--- START ---

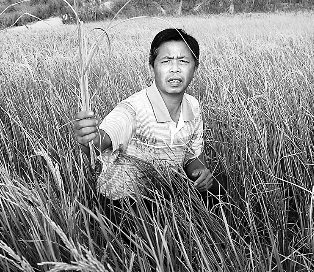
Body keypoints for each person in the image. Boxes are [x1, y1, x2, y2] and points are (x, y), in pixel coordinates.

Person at [73, 28, 214, 229]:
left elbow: (193, 158)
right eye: (166, 61)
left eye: (183, 61)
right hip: (122, 204)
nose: (175, 68)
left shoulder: (193, 107)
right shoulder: (133, 109)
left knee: (218, 192)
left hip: (165, 195)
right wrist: (91, 137)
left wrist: (200, 173)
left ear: (195, 68)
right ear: (152, 67)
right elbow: (103, 140)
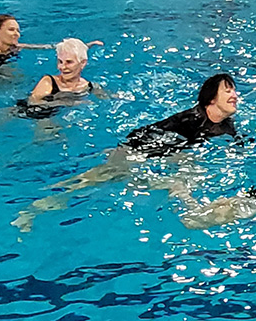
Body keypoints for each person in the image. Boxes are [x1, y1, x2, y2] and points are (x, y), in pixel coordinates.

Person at [13, 73, 243, 232]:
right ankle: (33, 209)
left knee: (182, 182)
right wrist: (126, 155)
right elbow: (148, 136)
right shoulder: (190, 119)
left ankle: (194, 211)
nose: (235, 95)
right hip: (134, 153)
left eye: (234, 90)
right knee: (89, 182)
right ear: (211, 98)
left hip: (156, 159)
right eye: (228, 90)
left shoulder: (226, 125)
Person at [0, 14, 102, 77]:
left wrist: (83, 47)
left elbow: (46, 47)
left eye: (18, 30)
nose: (16, 34)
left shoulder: (15, 47)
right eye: (11, 29)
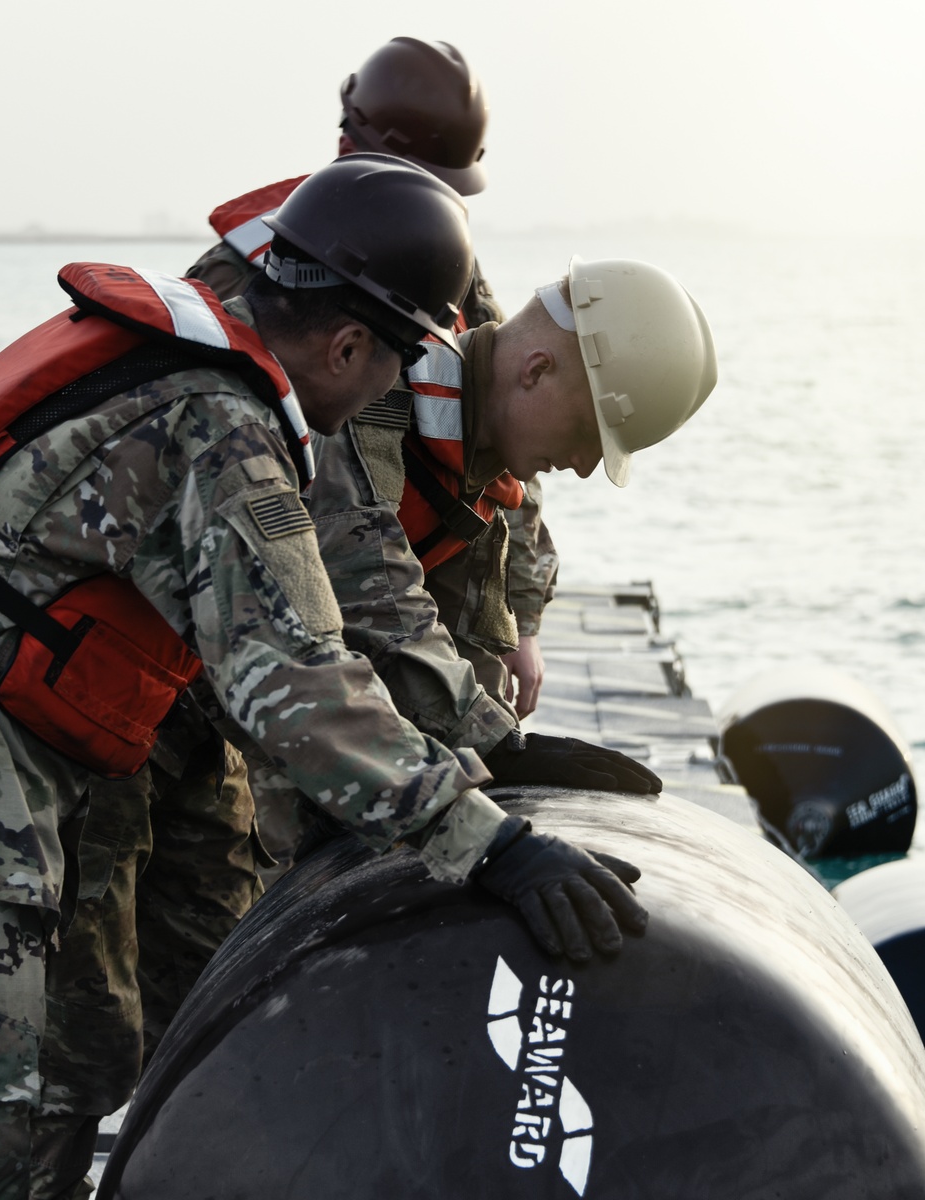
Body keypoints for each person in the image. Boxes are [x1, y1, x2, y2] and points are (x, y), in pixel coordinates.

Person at [0, 155, 649, 1199]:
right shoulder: (226, 431)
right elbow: (301, 685)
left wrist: (492, 743)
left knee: (48, 1065)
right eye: (395, 363)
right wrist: (493, 845)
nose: (393, 392)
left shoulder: (180, 358)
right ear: (348, 342)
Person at [257, 255, 719, 869]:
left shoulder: (475, 455)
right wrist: (499, 748)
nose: (583, 466)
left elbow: (466, 640)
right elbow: (372, 595)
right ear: (536, 370)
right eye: (587, 433)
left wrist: (505, 750)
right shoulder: (376, 397)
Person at [187, 35, 556, 714]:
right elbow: (323, 512)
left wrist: (514, 618)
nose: (433, 202)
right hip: (286, 590)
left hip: (418, 582)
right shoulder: (249, 278)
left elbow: (501, 432)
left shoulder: (448, 268)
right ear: (358, 148)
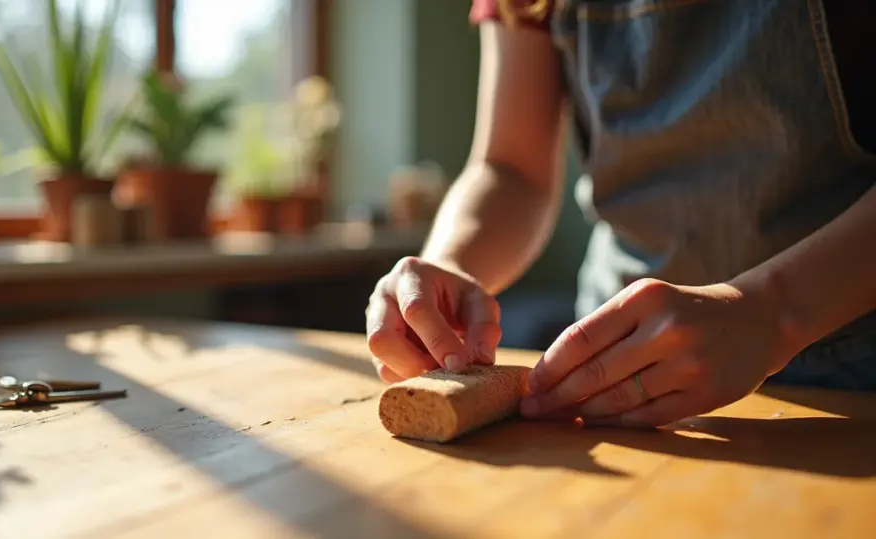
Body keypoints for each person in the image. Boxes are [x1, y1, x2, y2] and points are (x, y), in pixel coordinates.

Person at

--- END ---

• **TASK OBJECTIVE**:
Return the material exactly as given, apart from the pictures.

• **ANSWER SPACE**:
Body keypoints for each person in the image. Boxes are [x1, y1, x2, y2] and points are (x, y), in pixel coordinates.

Person at [73, 28, 214, 229]:
left elbow: (193, 158)
right eye: (166, 61)
left eye: (183, 61)
right hip: (122, 204)
nose: (175, 68)
left shoulder: (193, 107)
right shoulder: (133, 109)
left knee: (218, 192)
left hip: (165, 195)
right wrist: (91, 137)
left wrist: (200, 173)
left ear: (195, 68)
right ear: (152, 67)
right elbow: (103, 140)
Body keypoints for each person in the image. Boxes are [x1, y1, x2, y2] and points are (x, y), in pixel coordinates.

Person at [13, 73, 243, 232]:
right ankle: (33, 209)
left knee: (182, 182)
right wrist: (126, 155)
right elbow: (148, 136)
right shoulder: (190, 119)
left ankle: (194, 211)
nose: (235, 95)
right hip: (134, 153)
left eye: (234, 90)
right knee: (89, 182)
right ear: (211, 98)
left hip: (156, 159)
right eye: (228, 90)
left shoulder: (226, 125)
Person at [0, 14, 102, 77]:
left wrist: (83, 47)
left elbow: (46, 47)
left eye: (18, 30)
nose: (16, 34)
left shoulder: (15, 47)
right eye: (11, 29)
Body keypoints for each person in the image. Boxes are [x1, y1, x2, y2] and points are (x, y), in pixel coordinates.

Person at [0, 155, 649, 1199]:
right shoulder: (226, 431)
right elbow: (301, 685)
left wrist: (492, 743)
left knee: (48, 1065)
right eye: (395, 363)
right wrist: (493, 845)
nose: (393, 392)
left shoulder: (180, 358)
right ear: (348, 342)
Person at [257, 255, 719, 869]:
left shoulder: (475, 455)
right wrist: (499, 748)
nose: (583, 466)
left elbow: (466, 640)
right elbow: (372, 595)
right ear: (536, 370)
right eye: (587, 433)
left wrist: (505, 750)
right shoulder: (376, 397)
Person at [187, 35, 556, 714]:
right elbow: (323, 512)
left wrist: (514, 618)
nose: (433, 202)
right hip: (286, 590)
left hip: (418, 582)
right shoulder: (249, 278)
left elbow: (501, 432)
left shoulder: (448, 268)
right ear: (358, 148)
Body keypoints for each person in the image. Boxes are [x1, y1, x2, y2] and points are (x, y), in pixel coordinates.

Person at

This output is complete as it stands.